> [Texte extrait]:
Par ailleurs, A______ et B______ n'avaient pas rendu vraisemblable le bien-fondé de leurs prétentions au fond, ni l'urgence de prononcer les mesures requises. En effet, ils n'avaient pas rendu vraisemblable que les libéralités et/ou aliénations faites par feu R______ avant le ______ 2015 auraient été consenties par celui-ci dans l'intention manifeste de porter atteinte à la réserve de ses propres héritiers. Le fait que les époux R______/S______ aient fait évoluer leur régime matrimonial n'apparaissait pas décisif à cet égard et le courrier de feu S______ du 20 septembre 1998 se limitait à fournir aux héritiers de celle-ci des informations quant à la composition et à la situation de certains biens des époux et ne contenait aucun élément propre à rendre vraisemblable une intention du de cujus de favoriser ses héritiers au détriment de ceux de feu R______. Aucune urgence ne pouvait, pour le surplus, être retenue, même sous l'angle de la vraisemblance, faute de risque de destruction des documents relatifs à d'éventuelles libéralités faites par feu R______ dans les cinq années antérieures à son décès, soit depuis le ______ 2015.

A______ et B______ étaient par conséquent déboutés de leurs conclusions en conservation de ces documents bancaires.

Ils ont également été déboutés de leurs conclusions en blocage d'un montant de 9'202'866 fr. 55, point sur lequel ils n'ont pas formé d'appel.

> [Vérifiez vos acquis]:
[a] Recopiez, dans l'extrait de décision, le passage qui s'ouvre sur les mots contenant « A______ et B______ étaient » et se clôt sur « pas formé d'appel. ».
[b] D'après l'extrait de décision, quel montant les conclusions en blocage visaient-elles ?
[c] Traduisez en anglais cette phrase de l'extrait de décision : « Ils ont également été déboutés de leurs conclusions en blocage d'un montant de 9'202'866 fr. 55, point sur lequel ils n'ont pas formé d'appel. »
La liste qui suit n'a aucun rapport avec l'extrait de décision.

> [Données fournies]:
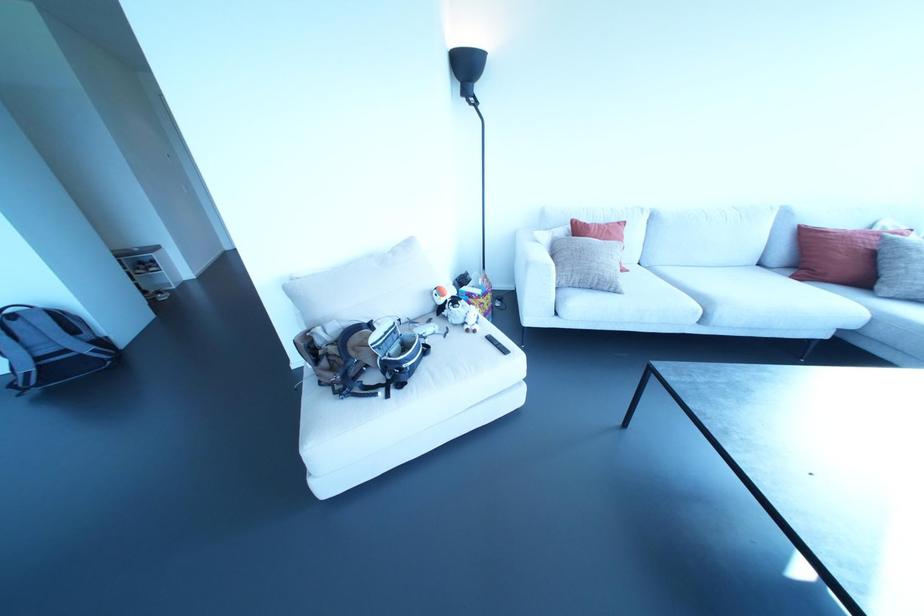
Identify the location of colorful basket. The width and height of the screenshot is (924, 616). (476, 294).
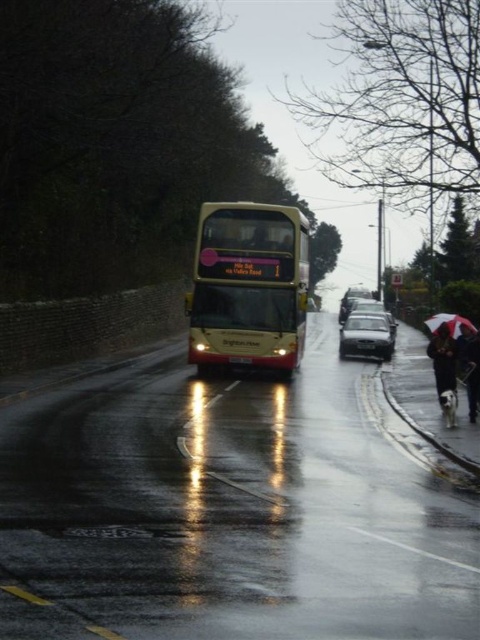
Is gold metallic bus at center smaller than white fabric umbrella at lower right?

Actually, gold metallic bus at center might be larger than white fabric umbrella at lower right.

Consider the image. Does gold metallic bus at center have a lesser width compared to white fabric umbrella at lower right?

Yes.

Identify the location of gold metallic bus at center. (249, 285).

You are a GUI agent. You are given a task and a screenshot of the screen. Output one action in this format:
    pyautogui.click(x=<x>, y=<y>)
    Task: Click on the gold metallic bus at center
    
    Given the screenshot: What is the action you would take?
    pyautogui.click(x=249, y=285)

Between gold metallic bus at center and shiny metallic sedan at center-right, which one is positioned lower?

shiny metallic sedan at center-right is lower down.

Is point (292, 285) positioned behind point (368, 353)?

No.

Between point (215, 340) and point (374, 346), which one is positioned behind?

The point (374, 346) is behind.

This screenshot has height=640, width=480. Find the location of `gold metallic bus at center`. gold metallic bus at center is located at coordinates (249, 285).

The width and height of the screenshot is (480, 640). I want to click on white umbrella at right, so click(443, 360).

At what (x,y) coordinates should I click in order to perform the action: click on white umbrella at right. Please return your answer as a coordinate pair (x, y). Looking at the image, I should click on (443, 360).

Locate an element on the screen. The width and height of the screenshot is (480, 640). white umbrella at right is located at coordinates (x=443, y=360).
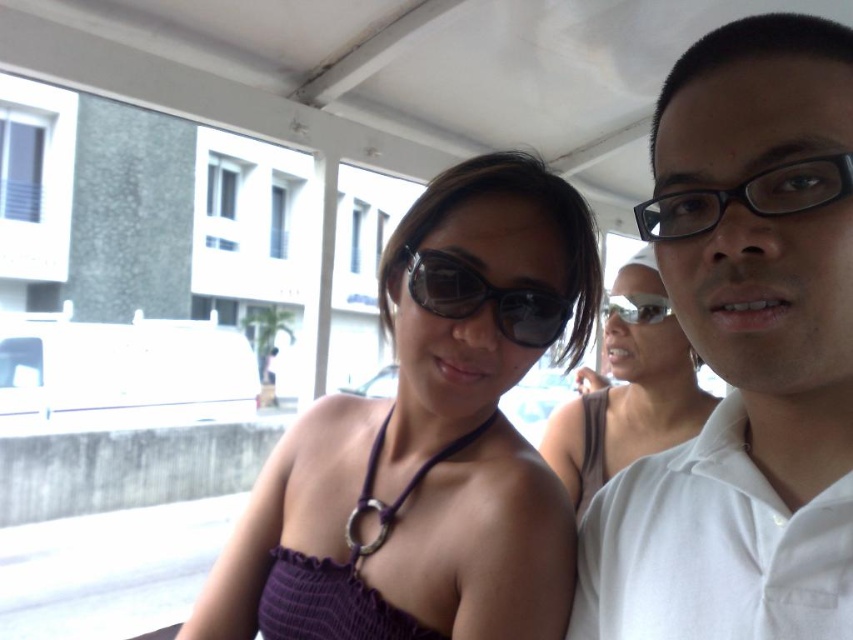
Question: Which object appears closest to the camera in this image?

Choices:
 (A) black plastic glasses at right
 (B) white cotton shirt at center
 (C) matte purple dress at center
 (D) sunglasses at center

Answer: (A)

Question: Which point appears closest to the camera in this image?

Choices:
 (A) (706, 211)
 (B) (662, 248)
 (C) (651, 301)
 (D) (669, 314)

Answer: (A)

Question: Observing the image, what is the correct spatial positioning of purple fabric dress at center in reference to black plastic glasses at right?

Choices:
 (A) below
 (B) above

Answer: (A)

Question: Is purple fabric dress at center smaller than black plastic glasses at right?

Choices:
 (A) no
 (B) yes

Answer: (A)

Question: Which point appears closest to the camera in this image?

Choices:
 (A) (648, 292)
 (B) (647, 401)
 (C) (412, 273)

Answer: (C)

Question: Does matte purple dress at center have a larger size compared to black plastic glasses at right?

> [Corrigé des exercices]:
[a]
A______ et B______ étaient par conséquent déboutés de leurs conclusions en conservation de ces documents bancaires.

Ils ont également été déboutés de leurs conclusions en blocage d'un montant de 9'202'866 fr. 55, point sur lequel ils n'ont pas formé d'appel.

[b] Un montant de 9'202'866 fr. 55.

[c] Their claims seeking the freezing of an amount of 9,202,866.55 francs were also dismissed, a point on which they did not appeal.